From the records below, transcribe exactly the lines that begin at the line with "create stronger confidence" and end at the line with "Log In and Apply", both included.

+++ INFORMATION SHOWN +++

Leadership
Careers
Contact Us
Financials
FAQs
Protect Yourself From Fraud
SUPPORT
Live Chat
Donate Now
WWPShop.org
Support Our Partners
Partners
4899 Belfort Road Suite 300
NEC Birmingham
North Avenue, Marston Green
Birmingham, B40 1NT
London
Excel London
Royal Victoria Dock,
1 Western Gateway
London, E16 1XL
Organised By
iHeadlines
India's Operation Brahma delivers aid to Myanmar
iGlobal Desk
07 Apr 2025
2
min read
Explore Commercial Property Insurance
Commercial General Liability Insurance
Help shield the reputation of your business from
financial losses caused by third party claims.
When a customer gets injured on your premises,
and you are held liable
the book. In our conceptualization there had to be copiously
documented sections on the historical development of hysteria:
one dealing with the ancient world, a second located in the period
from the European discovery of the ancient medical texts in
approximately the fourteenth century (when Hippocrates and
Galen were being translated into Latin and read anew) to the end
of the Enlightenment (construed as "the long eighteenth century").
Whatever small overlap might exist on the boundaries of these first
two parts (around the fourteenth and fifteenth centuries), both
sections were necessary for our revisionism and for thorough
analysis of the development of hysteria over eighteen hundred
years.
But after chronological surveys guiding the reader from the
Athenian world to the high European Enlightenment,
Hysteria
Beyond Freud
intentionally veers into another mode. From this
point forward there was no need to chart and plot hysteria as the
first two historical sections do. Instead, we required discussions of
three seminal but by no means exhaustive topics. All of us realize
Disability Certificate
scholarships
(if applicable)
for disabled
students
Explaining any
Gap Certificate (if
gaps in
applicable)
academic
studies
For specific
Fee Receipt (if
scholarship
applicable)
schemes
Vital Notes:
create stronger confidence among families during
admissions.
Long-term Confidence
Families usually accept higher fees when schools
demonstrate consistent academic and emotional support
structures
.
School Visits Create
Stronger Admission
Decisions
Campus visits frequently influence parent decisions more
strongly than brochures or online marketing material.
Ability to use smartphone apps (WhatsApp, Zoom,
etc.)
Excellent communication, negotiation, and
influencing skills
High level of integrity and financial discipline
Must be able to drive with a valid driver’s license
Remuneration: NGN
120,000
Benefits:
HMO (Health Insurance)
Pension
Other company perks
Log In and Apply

+++
+++ INFORMATION SHOWN +++

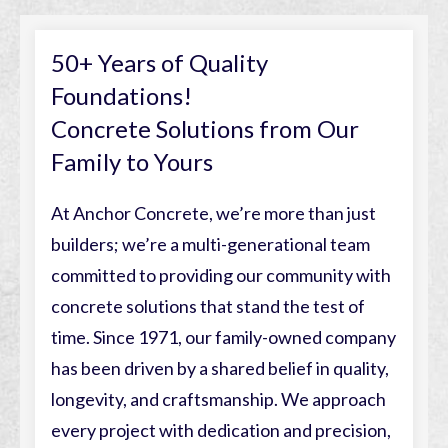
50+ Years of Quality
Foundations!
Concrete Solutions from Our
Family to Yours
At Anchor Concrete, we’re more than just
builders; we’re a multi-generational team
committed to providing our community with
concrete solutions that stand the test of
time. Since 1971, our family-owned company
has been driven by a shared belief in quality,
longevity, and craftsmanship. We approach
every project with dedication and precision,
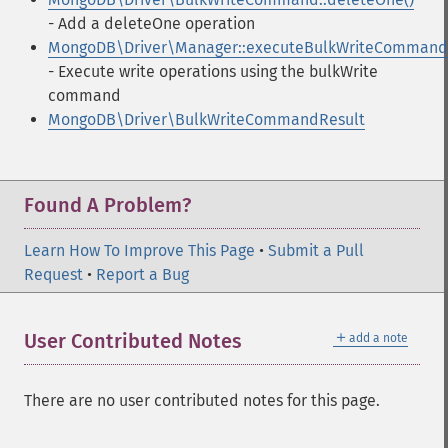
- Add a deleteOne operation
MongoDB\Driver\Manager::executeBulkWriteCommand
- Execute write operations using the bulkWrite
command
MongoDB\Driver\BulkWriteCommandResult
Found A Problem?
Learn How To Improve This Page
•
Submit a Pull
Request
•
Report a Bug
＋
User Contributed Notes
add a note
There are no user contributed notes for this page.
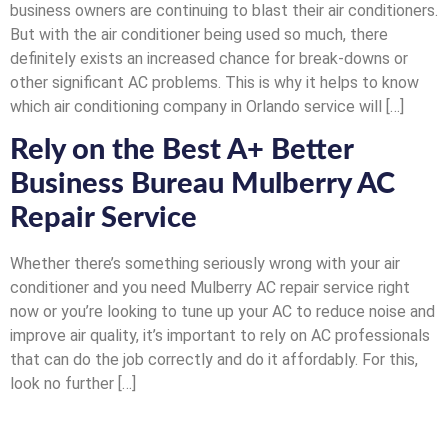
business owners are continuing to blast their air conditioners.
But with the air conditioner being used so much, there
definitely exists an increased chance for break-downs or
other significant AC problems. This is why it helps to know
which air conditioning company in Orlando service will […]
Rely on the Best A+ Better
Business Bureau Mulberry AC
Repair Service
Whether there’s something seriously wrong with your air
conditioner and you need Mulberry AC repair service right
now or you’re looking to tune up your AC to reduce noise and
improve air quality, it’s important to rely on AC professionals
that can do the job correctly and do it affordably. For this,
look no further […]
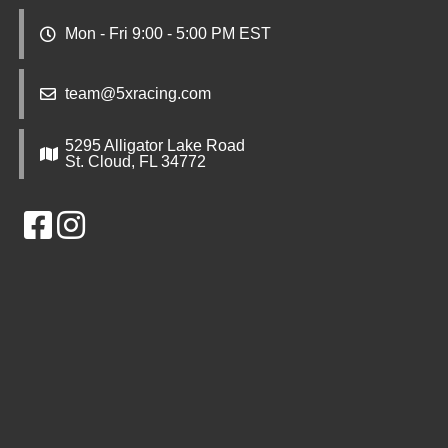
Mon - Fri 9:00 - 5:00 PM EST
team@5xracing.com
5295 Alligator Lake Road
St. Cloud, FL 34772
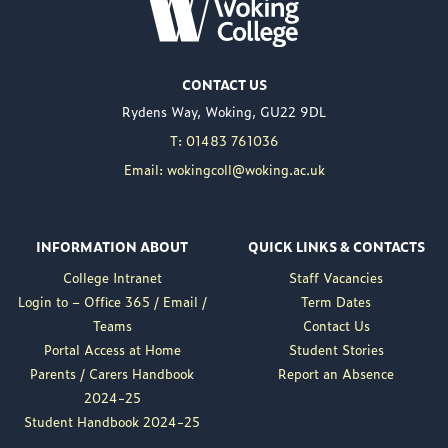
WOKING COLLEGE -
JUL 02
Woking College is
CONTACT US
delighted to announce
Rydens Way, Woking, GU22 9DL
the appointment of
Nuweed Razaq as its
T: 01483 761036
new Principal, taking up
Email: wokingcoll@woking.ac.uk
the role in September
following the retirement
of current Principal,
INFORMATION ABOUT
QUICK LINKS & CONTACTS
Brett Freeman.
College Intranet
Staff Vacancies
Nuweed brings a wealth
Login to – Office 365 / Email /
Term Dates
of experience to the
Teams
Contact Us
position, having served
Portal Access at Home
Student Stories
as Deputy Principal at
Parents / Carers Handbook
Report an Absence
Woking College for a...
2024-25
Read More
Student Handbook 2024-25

+++
+++ INFORMATION SHOWN +++

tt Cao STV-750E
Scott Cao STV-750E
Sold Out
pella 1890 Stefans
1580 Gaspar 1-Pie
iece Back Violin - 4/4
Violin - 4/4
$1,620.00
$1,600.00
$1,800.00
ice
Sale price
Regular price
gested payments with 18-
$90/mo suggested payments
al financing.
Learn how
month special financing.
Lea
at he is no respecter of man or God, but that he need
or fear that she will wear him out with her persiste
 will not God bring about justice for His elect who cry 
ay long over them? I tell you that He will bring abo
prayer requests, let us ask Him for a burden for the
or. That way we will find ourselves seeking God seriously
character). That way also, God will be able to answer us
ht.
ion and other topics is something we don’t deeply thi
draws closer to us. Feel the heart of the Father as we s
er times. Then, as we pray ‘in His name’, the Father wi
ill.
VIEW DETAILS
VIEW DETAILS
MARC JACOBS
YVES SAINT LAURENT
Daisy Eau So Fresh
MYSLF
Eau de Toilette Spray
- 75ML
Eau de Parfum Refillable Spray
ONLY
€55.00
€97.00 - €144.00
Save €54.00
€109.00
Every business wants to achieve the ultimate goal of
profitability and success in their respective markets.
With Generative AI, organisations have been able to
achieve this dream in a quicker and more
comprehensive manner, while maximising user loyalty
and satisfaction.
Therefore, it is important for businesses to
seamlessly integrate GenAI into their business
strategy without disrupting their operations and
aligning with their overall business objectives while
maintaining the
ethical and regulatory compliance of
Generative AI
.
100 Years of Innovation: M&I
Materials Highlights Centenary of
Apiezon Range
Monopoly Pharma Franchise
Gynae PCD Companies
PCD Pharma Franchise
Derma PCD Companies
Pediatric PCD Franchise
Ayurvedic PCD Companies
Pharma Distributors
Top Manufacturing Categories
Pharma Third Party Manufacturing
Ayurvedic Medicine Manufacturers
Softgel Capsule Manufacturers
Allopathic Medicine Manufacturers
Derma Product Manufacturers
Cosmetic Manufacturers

+++

ANSWER TO THE PROBLEM:
create stronger confidence among families during
admissions.
Long-term Confidence
Families usually accept higher fees when schools
demonstrate consistent academic and emotional support
structures
.
School Visits Create
Stronger Admission
Decisions
Campus visits frequently influence parent decisions more
strongly than brochures or online marketing material.
Ability to use smartphone apps (WhatsApp, Zoom,
etc.)
Excellent communication, negotiation, and
influencing skills
High level of integrity and financial discipline
Must be able to drive with a valid driver’s license
Remuneration: NGN
120,000
Benefits:
HMO (Health Insurance)
Pension
Other company perks
Log In and Apply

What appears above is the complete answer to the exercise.